While I’m ranting, let’s talk a little bit about suspension of disbelief. Machado finds a tarot card and immediately knows that it must be from this one laundromat and not any of the dozen magic shops that sell them? Or how about Andrew listening to Bridget talk about shooting her would-be assassin, and not telling the police? If you’ve just been shot while saving your wife, and she reveals this was the second attempt on her life, would you not immediately share that information with the proper authorities? Maybe they could actually do their jobs and find the hitman.
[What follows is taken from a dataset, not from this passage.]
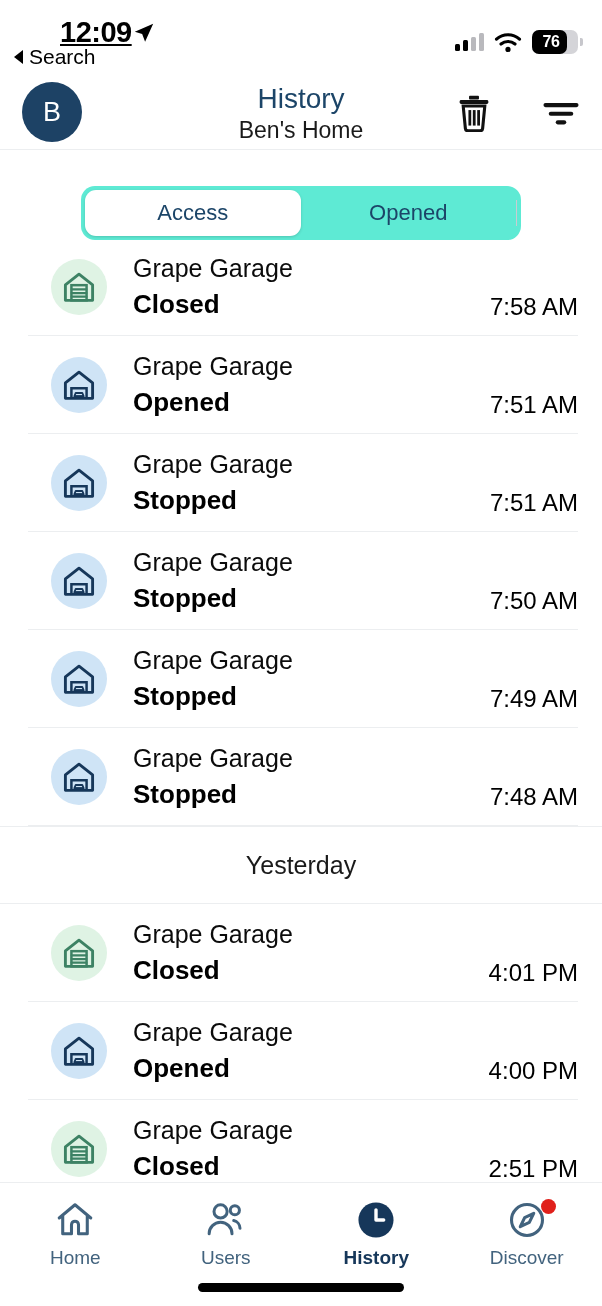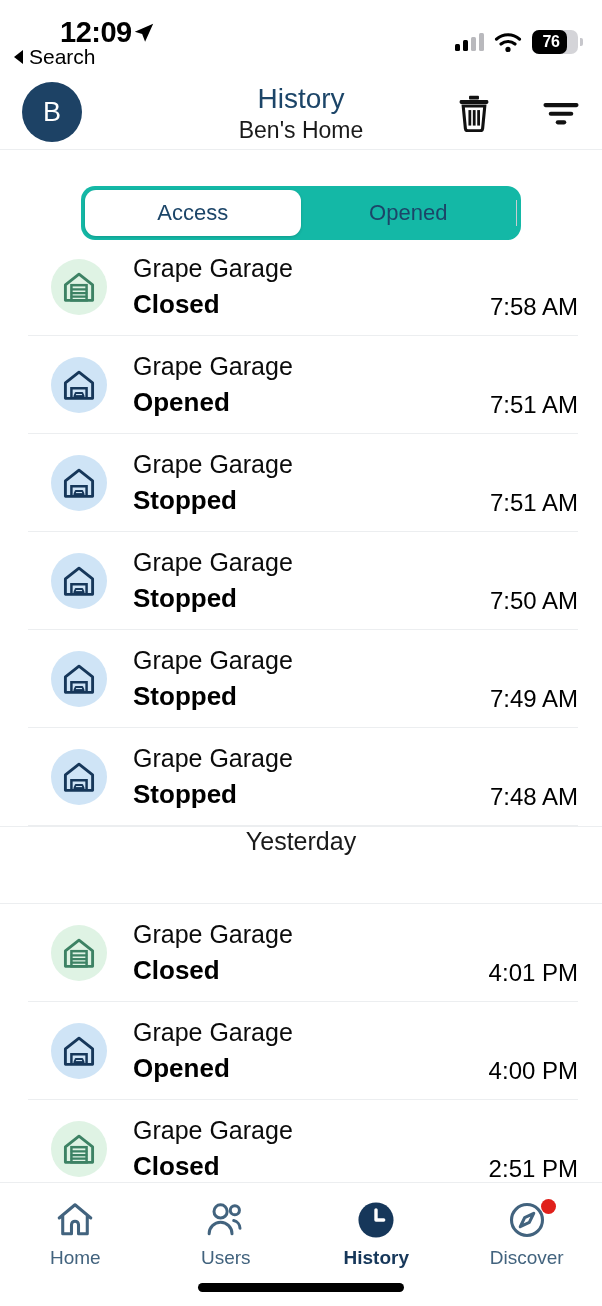"12:09" .sb-time { text-decoration: none -> underline }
Of course, all of this pales in comparison to the biggest plothole of all—the fact that Machado still hasn’t called Bridget out on her real identity. Okay, you could say he knows and he’s waiting for her to come forward, but that’s just silly. If he had any inkling that “Siobhan” was really her twin sister, he would have a ton of questions. But no, everyone assumes that “Siobhan” is just Siobhan, even though Bridget’s whereabouts are unknown and she was on the run from the law when she disappeared. Don’t ask too many questions, agent!
I don’t know where this is all going to end up, but like I said, I’m past the point of caring. I do wonder how Ringer was planning on sustaining itself over the course of several seasons. The story and the characters haven’t been strong enough to last for even one: If there was a plan for an epic thriller, it was botched from the get-go.
– Is Malcolm still alive, or is he also in a shallow grave somewhere?
– How long until Bridget tells Andrew about Catherine’s extortion plot?
– Is Machado the worst detective ever, or what?